Sedra Temporary Reception Centre in Cazin Municipality for families and vulnerable migrants opened in July 2018.
Bira Temporary Reception Centre in the City of Bihac, primarily for single men, opened in October 2018 and was closed by decision of the local authorities in Una-Sana Canton, on 30 September 2020.
Miral Temporary Reception Centre in Velika Kladusa Municipality primarily for single men opened in October 2018, with IOM supporting the site management from November 2018.
Usivak Temporary Reception Centre in Hadžići Municipality for single men, families and vulnerable migrants opened in October 2018.
Borici Temporary Reception Centre in City of Bihac for families and vulnerable migrants re-opened in December 2018 following complete renovation.
Blažuj Temporary Reception Centre in Sarajevo Canton, started providing provisional accommodation solutions during the winter in 2019, and will continue to scale up its capacity and to improve living conditions as reconstruction works to fully operationalize the site are still ongoing.
Emergency Tent Camp in Una-Sana Canton, officially opened on April 21, 2020 to accommodate up to 1,000 single men sleeping rough at that time, as a preventive response to COVID-19 pandemic. The camp was closed on 23 December 2020, and is currently being reconstructed as a container facility.
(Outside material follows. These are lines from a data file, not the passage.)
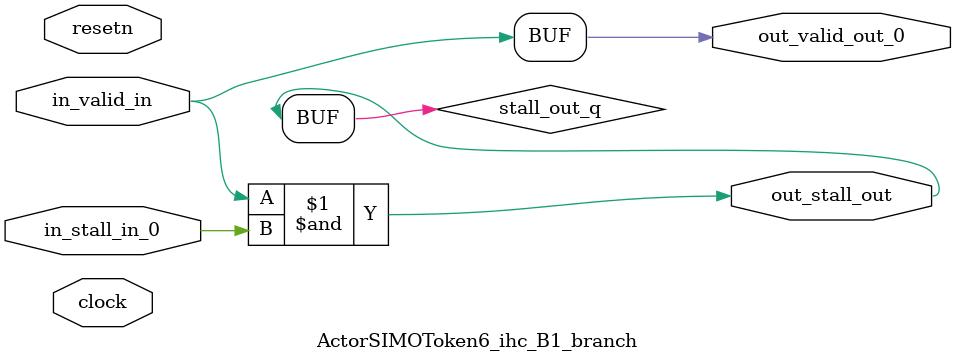
<source format=sv>



(* altera_attribute = "-name AUTO_SHIFT_REGISTER_RECOGNITION OFF; -name MESSAGE_DISABLE 10036; -name MESSAGE_DISABLE 10037; -name MESSAGE_DISABLE 14130; -name MESSAGE_DISABLE 14320; -name MESSAGE_DISABLE 15400; -name MESSAGE_DISABLE 14130; -name MESSAGE_DISABLE 10036; -name MESSAGE_DISABLE 12020; -name MESSAGE_DISABLE 12030; -name MESSAGE_DISABLE 12010; -name MESSAGE_DISABLE 12110; -name MESSAGE_DISABLE 14320; -name MESSAGE_DISABLE 13410; -name MESSAGE_DISABLE 113007; -name MESSAGE_DISABLE 10958" *)
module ActorSIMOToken6_ihc_B1_branch (
    input wire [0:0] in_stall_in_0,
    input wire [0:0] in_valid_in,
    output wire [0:0] out_stall_out,
    output wire [0:0] out_valid_out_0,
    input wire clock,
    input wire resetn
    );

    wire [0:0] stall_out_q;


    // stall_out(LOGICAL,6)
    assign stall_out_q = in_valid_in & in_stall_in_0;

    // out_stall_out(GPOUT,4)
    assign out_stall_out = stall_out_q;

    // out_valid_out_0(GPOUT,5)
    assign out_valid_out_0 = in_valid_in;

endmodule

</source>
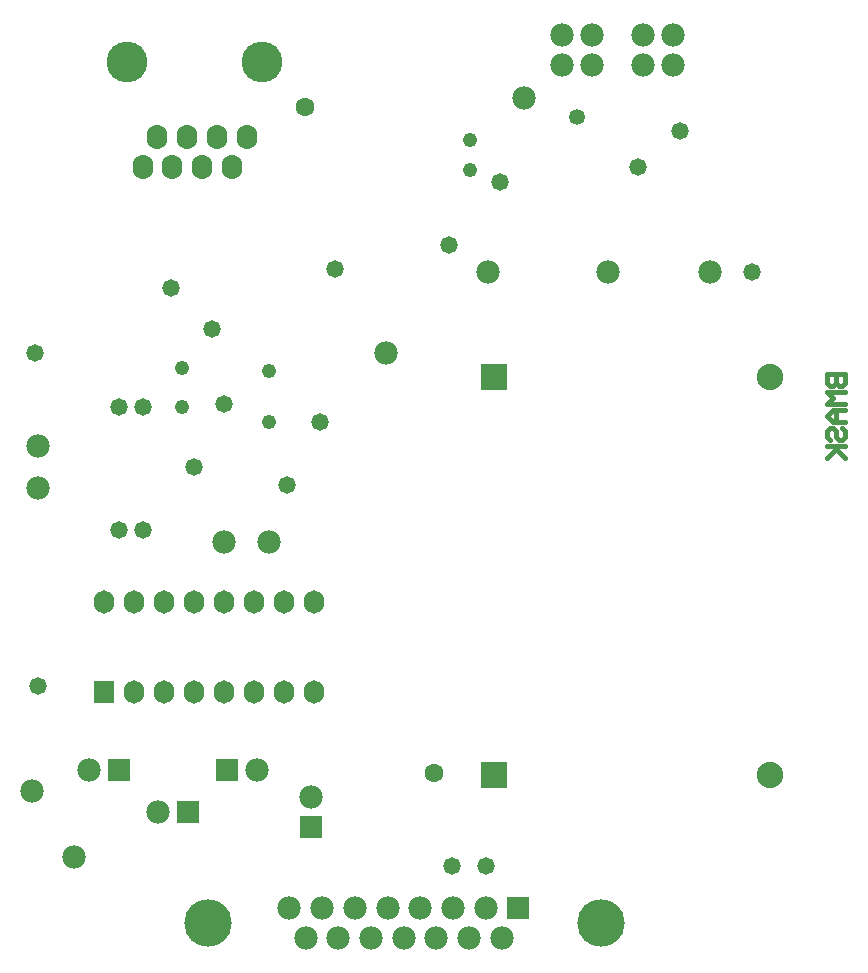
<source format=gbs>
%FSLAX24Y24*%
%MOIN*%
G70*
G01*
G75*
%ADD10R,0.0500X0.0600*%
%ADD11R,0.0320X0.0950*%
%ADD12R,0.0360X0.0360*%
%ADD13R,0.0600X0.0500*%
%ADD14R,0.0360X0.0500*%
%ADD15C,0.0200*%
%ADD16C,0.0150*%
%ADD17C,0.0300*%
%ADD18R,0.1000X0.6600*%
%ADD19R,0.0600X0.0700*%
%ADD20O,0.0600X0.0700*%
%ADD21C,0.0700*%
%ADD22C,0.1500*%
%ADD23R,0.0700X0.0700*%
%ADD24C,0.1280*%
%ADD25O,0.0600X0.0750*%
%ADD26R,0.0800X0.0800*%
%ADD27C,0.0800*%
%ADD28R,0.0650X0.0650*%
%ADD29C,0.0500*%
%ADD30C,0.0400*%
%ADD31C,0.0550*%
%ADD32C,0.0450*%
%ADD33C,0.0120*%
%ADD34C,0.0500*%
%ADD35C,0.0400*%
%ADD36R,0.1000X0.3500*%
%ADD37C,0.0100*%
%ADD38C,0.0079*%
%ADD39C,0.0080*%
%ADD40C,0.0000*%
%ADD41R,0.0580X0.0680*%
%ADD42R,0.0400X0.1030*%
%ADD43R,0.0440X0.0440*%
%ADD44R,0.0680X0.0580*%
%ADD45R,0.0440X0.0580*%
%ADD46R,0.0680X0.0780*%
%ADD47O,0.0680X0.0780*%
%ADD48C,0.0780*%
%ADD49C,0.1580*%
%ADD50R,0.0780X0.0780*%
%ADD51C,0.1360*%
%ADD52O,0.0680X0.0830*%
%ADD53R,0.0880X0.0880*%
%ADD54C,0.0880*%
%ADD55R,0.0730X0.0730*%
%ADD56C,0.0580*%
%ADD57C,0.0480*%
%ADD58C,0.0630*%
%ADD59C,0.0530*%
D16*
X134200Y88100D02*
X134800D01*
Y87800D01*
X134700Y87700D01*
X134600D01*
X134500Y87800D01*
Y88100D01*
Y87800D01*
X134400Y87700D01*
X134300D01*
X134200Y87800D01*
Y88100D01*
X134800Y87500D02*
X134200D01*
X134400Y87300D01*
X134200Y87100D01*
X134800D01*
Y86900D02*
X134400D01*
X134200Y86700D01*
X134400Y86501D01*
X134800D01*
X134500D01*
Y86900D01*
X134300Y85901D02*
X134200Y86001D01*
Y86201D01*
X134300Y86301D01*
X134400D01*
X134500Y86201D01*
Y86001D01*
X134600Y85901D01*
X134700D01*
X134800Y86001D01*
Y86201D01*
X134700Y86301D01*
X134200Y85701D02*
X134800D01*
X134600D01*
X134200Y85301D01*
X134500Y85601D01*
X134800Y85301D01*
D46*
X110100Y77500D02*
D03*
D47*
X111100D02*
D03*
X112100Y77500D02*
D03*
X113100D02*
D03*
X114100D02*
D03*
X115100Y77500D02*
D03*
X116100D02*
D03*
X117100Y77500D02*
D03*
X117100Y80500D02*
D03*
X116100D02*
D03*
X115100Y80500D02*
D03*
X114100D02*
D03*
X113100Y80500D02*
D03*
X112100Y80500D02*
D03*
X111100D02*
D03*
X110100D02*
D03*
D48*
X107900Y84311D02*
D03*
Y85689D02*
D03*
X118990Y69300D02*
D03*
X121170D02*
D03*
X122260D02*
D03*
X123350D02*
D03*
X118450Y70300D02*
D03*
X120630D02*
D03*
X119540Y70300D02*
D03*
X117360Y70300D02*
D03*
X116270Y70300D02*
D03*
X121720D02*
D03*
X122810Y70300D02*
D03*
X117900Y69300D02*
D03*
X116810D02*
D03*
X120080D02*
D03*
X107700Y74200D02*
D03*
X122900Y91500D02*
D03*
X130300D02*
D03*
X114100Y82500D02*
D03*
X124100Y97300D02*
D03*
X126900Y91500D02*
D03*
X109600Y74900D02*
D03*
X111900Y73500D02*
D03*
X115200Y74900D02*
D03*
X117000Y74000D02*
D03*
X126350Y99400D02*
D03*
Y98400D02*
D03*
X125350Y99400D02*
D03*
Y98400D02*
D03*
X129050Y99400D02*
D03*
Y98400D02*
D03*
X128050Y99400D02*
D03*
Y98400D02*
D03*
X115600Y82500D02*
D03*
X109100Y72000D02*
D03*
X119500Y88800D02*
D03*
D49*
X113550Y69800D02*
D03*
X126650Y69800D02*
D03*
D50*
X123900Y70300D02*
D03*
D51*
X110850Y98500D02*
D03*
X115350D02*
D03*
D52*
X111850Y96000D02*
D03*
X111400Y95000D02*
D03*
X112350Y95000D02*
D03*
X113850Y96000D02*
D03*
X113350Y95000D02*
D03*
X112850Y96000D02*
D03*
X114850Y96000D02*
D03*
X114350Y95000D02*
D03*
D53*
X123100Y74750D02*
D03*
Y88000D02*
D03*
D54*
X132300Y74750D02*
D03*
Y88000D02*
D03*
D55*
X110600Y74900D02*
D03*
X112900Y73500D02*
D03*
X114200Y74900D02*
D03*
X117000Y73000D02*
D03*
D56*
X122810Y71690D02*
D03*
X121700Y71700D02*
D03*
X121600Y92400D02*
D03*
X116200Y84400D02*
D03*
X131700Y91500D02*
D03*
X107800Y88800D02*
D03*
X107900Y77700D02*
D03*
X113100Y85000D02*
D03*
X117300Y86500D02*
D03*
X114100Y87100D02*
D03*
X129300Y96200D02*
D03*
X127900Y95000D02*
D03*
X123300Y94500D02*
D03*
X111400Y87000D02*
D03*
X110600D02*
D03*
Y82900D02*
D03*
X111400D02*
D03*
X117800Y91600D02*
D03*
X113700Y89600D02*
D03*
X112331Y90969D02*
D03*
D57*
X122300Y95900D02*
D03*
Y94900D02*
D03*
X112700Y87000D02*
D03*
Y88300D02*
D03*
X115600Y88200D02*
D03*
Y86500D02*
D03*
D58*
X116800Y97000D02*
D03*
X121100Y74800D02*
D03*
D59*
X125869Y96669D02*
D03*
M02*

</source>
Army tents under the supervision of the Service for Foreigner’s Affairs (SFA) are serving as temporary solution for up to 900 people in the vicinity of Lipa, where IOM provides technical assistance to SFA.
The response is led by IOM’s Country Emergency Coordinator, overseeing around 150–200 field staff members directly engaged in the migration response – the vast majority working in the remaining five temporary reception centres.
Since mid-2018, through the support among others of the Directorate-General for Neighbourhood and Enlargement Negotiations (DG NEAR), the Directorate-General for European Civil Protection and Humanitarian Aid Operations (DG ECHO), the Council of Europe Development Bank (CEB), the United States Agency of International Development (USAID), and the German Federal Civil Protection Agency, significant efforts have been directed to support the Government of BiH to expand the country’s capacity to provide accommodation, humanitarian assistance and protection to migrants, asylum seekers.
With EU support, IOM is providing for the basic needs of migrants, including food, hygiene products, clothes, water, sanitation and hygiene facilities, 24/7 IOM centre management staff, and 24/7 cleaning, maintenance and security personnel.
IOM provides support to the Border Police and the Service for Foreigners’ Affairs to further strengthen their human and technical capacity to register irregular migrants, and to proactively screen and identify those vulnerable to violence, exploitation and abuse. IOM is also supporting the Service for Foreigners’ Affairs in Centre Coordination and Centre Management (CCCM), coordinating all activities and all actors/implementing partners providing services in the centres. This also includes working closely with UNHCR, UNICEF, UNFPA and DRC to mainstream protection in the migration response, while working to identify and address protection concerns in the centres, with particular attention given to gender-based violence, and trafficking in human beings.
IOM, together with partner agencies, has established structures and mechanisms to promote migrants’ participation in the daily life and operations of the centres, and established migrant/community structures and community representatives/leaders facilitating dialogues between migrant groups, and between migrants and centre management, and for migrants to be able to express concerns and emerging needs.
There are also reporting mechanisms established for migrants to report incidents of violence, exploitation or abuse, and other protection concerns, anonymously in their own language.